En Centrafrique, le président du CNT, Alexandre-Ferdinand Nguendet, a été chargé ce dimanche 12 janvier par la Cour constitutionnelle d'assurer la présidence par intérim. Il doit organiser l'élection du successeur de Michel Djotodia dans un délai de quinze jours. Il s'est immédiatement rendu dans l'immense camp de l'aéroport de Mpoko et a appelé les déplacés à rentrer chez eux. 

En Centrafrique, le président du CNT (Conseil national de transition), Alexandre-Ferdinand Nguendet, est désormais officiellement chef de l'Etat par intérim. Il l'était de fait depuis vendredi après la démission de Michel Djotodia, mais c'est effectif depuis que ce dimanche la Cour constitutionnelle a reconnu la démission de Michel Djotodia.

Alexandre-Ferdinand Nguendet est désormais chargé par la Cour constitutionnelle d'organiser l'élection du successeur de Michel Djotodia, dans un délai maximal de 15 jours.

Le président par intérim s’est rendu ce dimanche dans l'immense camp de déplacés de l'aéroport Mpoko. Debout à l'arrière d'un camion, il a exhorté en sango les 100 000 déplacés entassés aux abords de l'aéroport de Bangui à rentrer chez eux, leur garantissant la sécurité dans une ville où soldats français et africains poursuivent leurs opérations méthodiques de désarmement.

Alexandre-Ferdinand Nguendet, qui a rencontré les responsables des forces de sécurité avant de venir à l'aéroport, a indiqué que son « objectif, c'est qu'avant une semaine, il n'y ait pas un coup de feu, pas de pillage, pas d'exaction, pas de viol » dans la capitale. Il a aussi ajouté que « les anti-balaka et les ex-rebelles de la Séléka et les forces de sécurité », allaient être impliqués dans le processus de désarmement.

Sur le plan institutionnel, le Parlement provisoire va entamer dès ce lundi ses consultations avec la classe politique et la société civile en vue de l'élection du successeur de Michel Djotodia.
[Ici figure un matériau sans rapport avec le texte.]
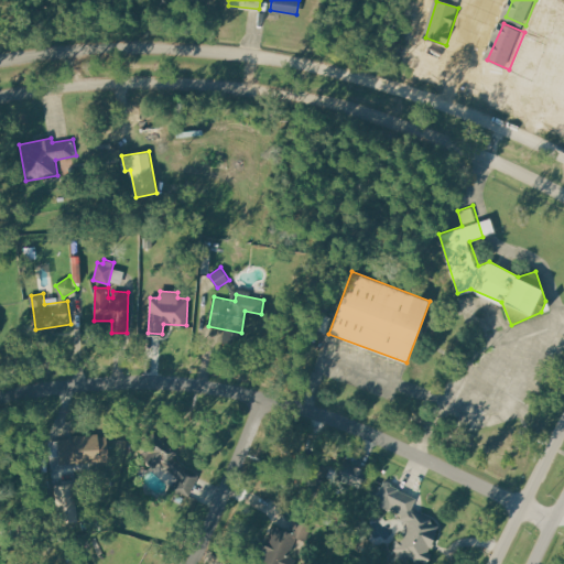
[(153,431),(177,452),(173,457),(186,469),(198,476),(188,496),(173,488),(177,478),(160,462),(153,469),(134,452),(153,431)]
Alexandre-Ferdinand Nguendet fait partie de la nouvelle génération politique

Il vient du nord-ouest du pays, de Bossangoa, où il est né le 23 mai 1972. Licencié en droit public de l'université de Bangui, il a commencé par enseigner au Collège préparatoire international de la capitale, avant de prendre le poste de secrétaire général d'une école privée.

C'est en 2003 qu'il commence à occuper des fonctions politiques. Il est l'un des responsables du Conseil national de transition mis en place après l'arrivée au pouvoir de François Bozizé. Lors des législatives de 2005, il est élu député du Ve arrondissement, puis devient deuxième vice-président de l'Assemblée nationale.

Suite au renversement de Bozizé, Alexandre-Ferdinand Nguendet est désigné président du nouveau CNT mis en place par le régime de Djotodia.

Au départ très discret sur les dérives de la Seleka, le chef du CNT finit par marquer son inquiétude sur la dégradation de la situation dans les quelques discours qu'il prononce ou les déclarations qu'il diffuse.

« Comment nous taire devant des menaces qui pèsent sur l'existence même de notre pays comme nation, voulue une et indivisible », déclarait-il en novembre.

Jusqu'à l'élection d'un nouveau président de transition, c'est lui qui devra gérer une Centrafrique en crise.